Par une belle matinée, sa voiture s’arrêtait rue des Minimes, en face du vieil hôtel de Me Briche. Charles Blusson était seul. Antoinette n’avait pas voulu l’accompagner. Il sonna. Peu après, une bonne l’introduisait dans une sorte de salon où deux cultivateurs attendaient d’être reçus. L’un jouait le rôle de notaire. L’autre lui exposait les raisons de sa visite. L’arrivée du peintre interrompit cette répétition. Ce dernier avait simplement dit son nom à la domestique. Il avait remis tant de fois son voyage qu’il éprouvait une gêne à se présenter autrement qu’en visiteur ordinaire. Mais il ne s’était pas encore assis que Me Briche faisait irruption dans le salon. Les deux cultivateurs se levèrent. Le notaire ne les regarda même pas.

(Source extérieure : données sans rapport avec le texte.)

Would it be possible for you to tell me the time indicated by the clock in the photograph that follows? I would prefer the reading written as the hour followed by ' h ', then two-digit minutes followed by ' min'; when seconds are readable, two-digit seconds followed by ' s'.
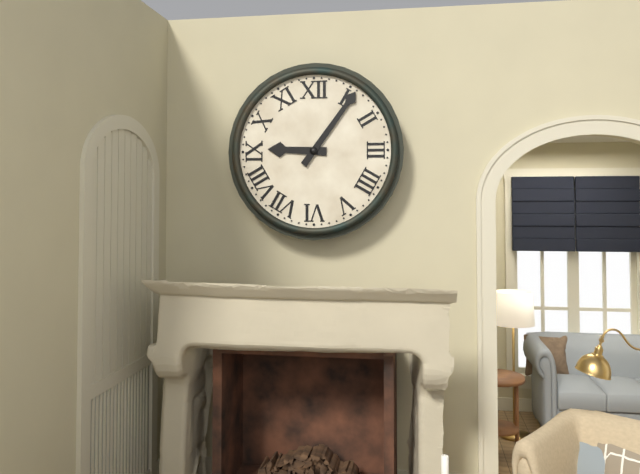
9 h 06 min
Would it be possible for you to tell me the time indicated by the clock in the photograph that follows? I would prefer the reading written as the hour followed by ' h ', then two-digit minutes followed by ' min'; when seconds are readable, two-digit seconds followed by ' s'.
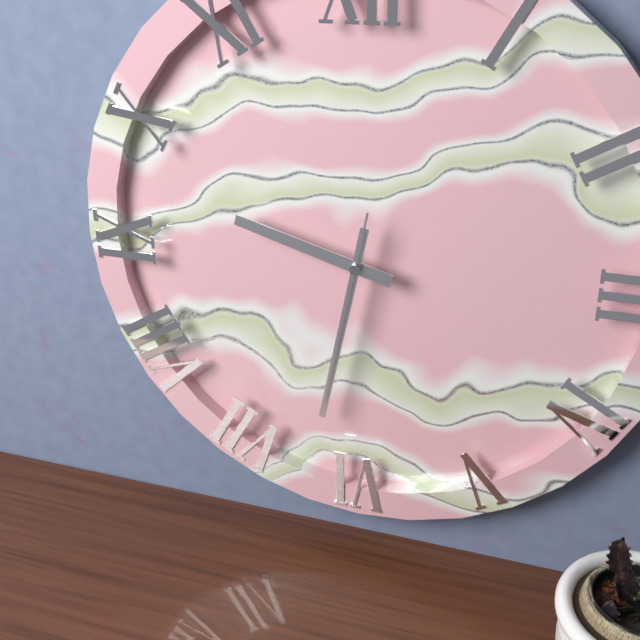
9 h 32 min 32 s
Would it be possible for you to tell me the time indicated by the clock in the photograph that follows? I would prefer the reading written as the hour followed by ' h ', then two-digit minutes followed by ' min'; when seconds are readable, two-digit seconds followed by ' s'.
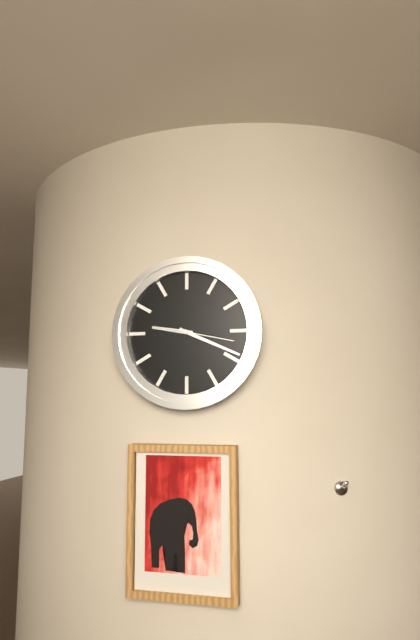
9 h 19 min 17 s
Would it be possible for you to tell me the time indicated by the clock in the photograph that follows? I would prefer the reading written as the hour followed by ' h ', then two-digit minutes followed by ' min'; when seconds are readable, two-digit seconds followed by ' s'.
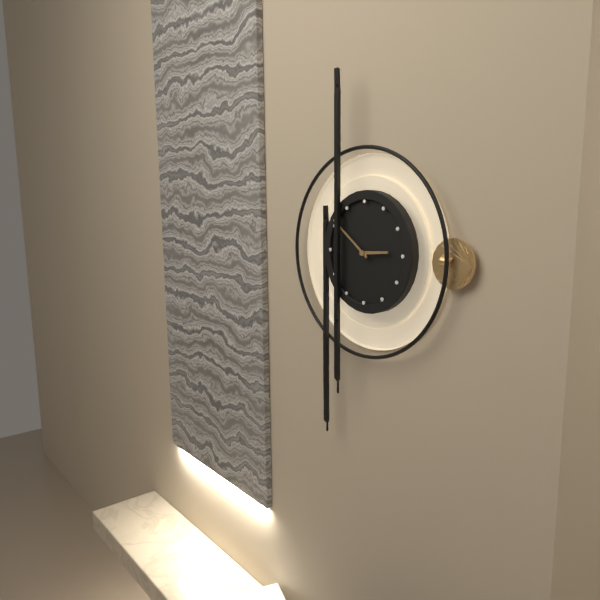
2 h 51 min
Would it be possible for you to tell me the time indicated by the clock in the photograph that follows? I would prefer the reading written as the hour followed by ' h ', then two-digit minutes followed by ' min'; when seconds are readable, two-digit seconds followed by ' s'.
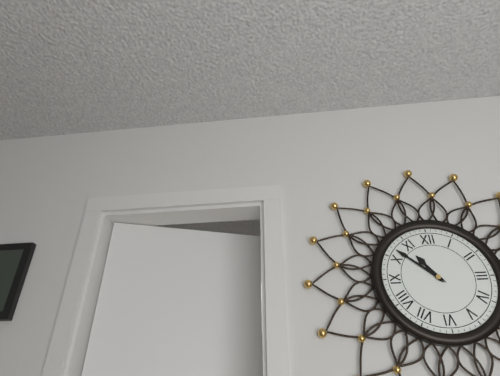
10 h 52 min
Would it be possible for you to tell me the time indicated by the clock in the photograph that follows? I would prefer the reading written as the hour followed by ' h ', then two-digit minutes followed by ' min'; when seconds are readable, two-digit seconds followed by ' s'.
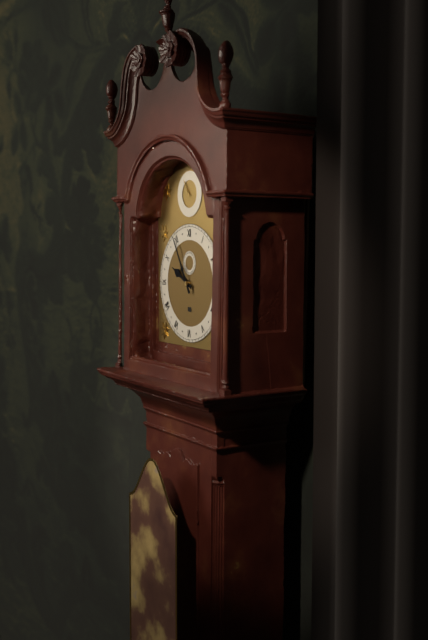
9 h 55 min
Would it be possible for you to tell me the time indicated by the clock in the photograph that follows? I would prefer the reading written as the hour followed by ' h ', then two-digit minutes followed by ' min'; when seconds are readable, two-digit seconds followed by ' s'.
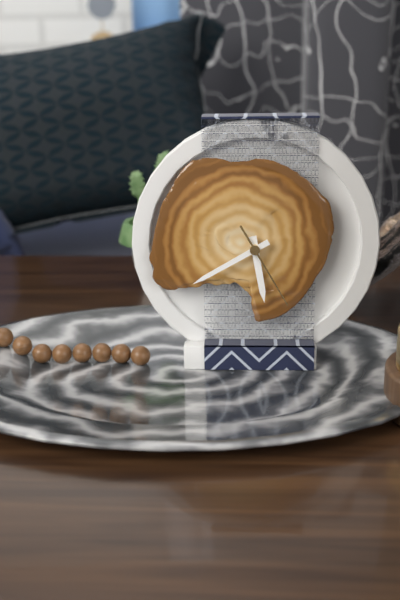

— Toi ! Et on t’a fait entrer ici ! s’écria-t-il sans songer à ce que cette exclamation pouvait avoir de désagréable pour ses clients. Mais nous ne t’attendions pas. Cela fait la cinquième fois que tu annonces ton arrivée. À la fin, ma femme croyait que tu te moquais de nous. Comment, tu es seul ? Antoinette n’est pas venue ?

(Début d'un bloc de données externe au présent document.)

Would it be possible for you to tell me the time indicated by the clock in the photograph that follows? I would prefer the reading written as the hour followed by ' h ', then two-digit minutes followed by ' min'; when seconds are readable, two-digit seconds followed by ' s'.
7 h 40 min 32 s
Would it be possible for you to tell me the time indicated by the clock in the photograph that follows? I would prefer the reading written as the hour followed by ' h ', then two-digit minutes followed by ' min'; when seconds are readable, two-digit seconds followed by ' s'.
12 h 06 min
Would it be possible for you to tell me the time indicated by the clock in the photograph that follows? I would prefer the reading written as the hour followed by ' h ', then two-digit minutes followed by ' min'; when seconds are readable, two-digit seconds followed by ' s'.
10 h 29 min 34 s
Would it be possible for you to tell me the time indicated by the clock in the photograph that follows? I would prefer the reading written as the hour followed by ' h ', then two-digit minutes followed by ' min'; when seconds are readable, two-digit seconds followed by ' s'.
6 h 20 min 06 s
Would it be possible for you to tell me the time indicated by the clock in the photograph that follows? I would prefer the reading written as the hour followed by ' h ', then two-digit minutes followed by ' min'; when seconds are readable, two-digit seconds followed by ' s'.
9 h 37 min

— Elle était souffrante ce matin.

— Comme c’est dommage. Ma femme se réjouissait tellement de faire sa connaissance.

Le notaire semblait sincèrement déçu, ce qui plongea son cousin dans un profond étonnement. Les Briche, jusqu’alors, n’avaient pas caché l’antipathie qu’ils avaient pour Antoinette. À quoi fallait-il attribuer ce revirement ? Charles Blusson n’eut pas le temps de réfléchir plus longtemps à cette anomalie. Son cousin l’entraînait. La maison n’avait pas changé. La même atmosphère froide et propre y régnait. Cinq années s’étaient écoulées depuis le précédent séjour du peintre et le même pardessus, aussi propre, pendait seul au portemanteau fixé au bas de l’escalier.

Au déjeuner, Charles Blusson s’étonna que les enfants ne prissent pas leur repas dans la salle à manger. Il les avait entrevus peu avant. Si la maison n’avait pas changé, en revanche eux, ils étaient méconnaissables. Jean et Denise étaient des grandes personnes à présent. En ces cinq années, non seulement ils avaient atteint la taille de leurs parents, mais ils avaient appris à raisonner, à observer. Jean portait même un pantalon long.

— Je ne comprends pas, dit le peintre à son cousin, que tes enfants déjeunent à part. Je ne suppose pas que tu te prives de leur présence pour moi. Ils ne me dérangeraient pas du tout, au contraire.

— Oh ! ce n’est pas à cause de vous, s’écria Mme Briche.

— Non, ce n’est pas à cause de toi, continua le notaire. Ils sont tellement insupportables que nous aimons mieux qu’ils déjeunent dans leur salle d’études.

Charles Blusson n’insista pas. Il éprouvait, au sein de cette famille paisible, un bien-être inconnu. Le soleil pénétrait à présent dans la pièce. La fenêtre était entr’ouverte. De temps en temps, il entendait quelqu’un qui passait dans la rue. Comme cette vie de Paris qu’il venait de quitter lui semblait déjà lointaine ! « Dans quelques années, pensa-t-il, il faudra que je me retire à la campagne. »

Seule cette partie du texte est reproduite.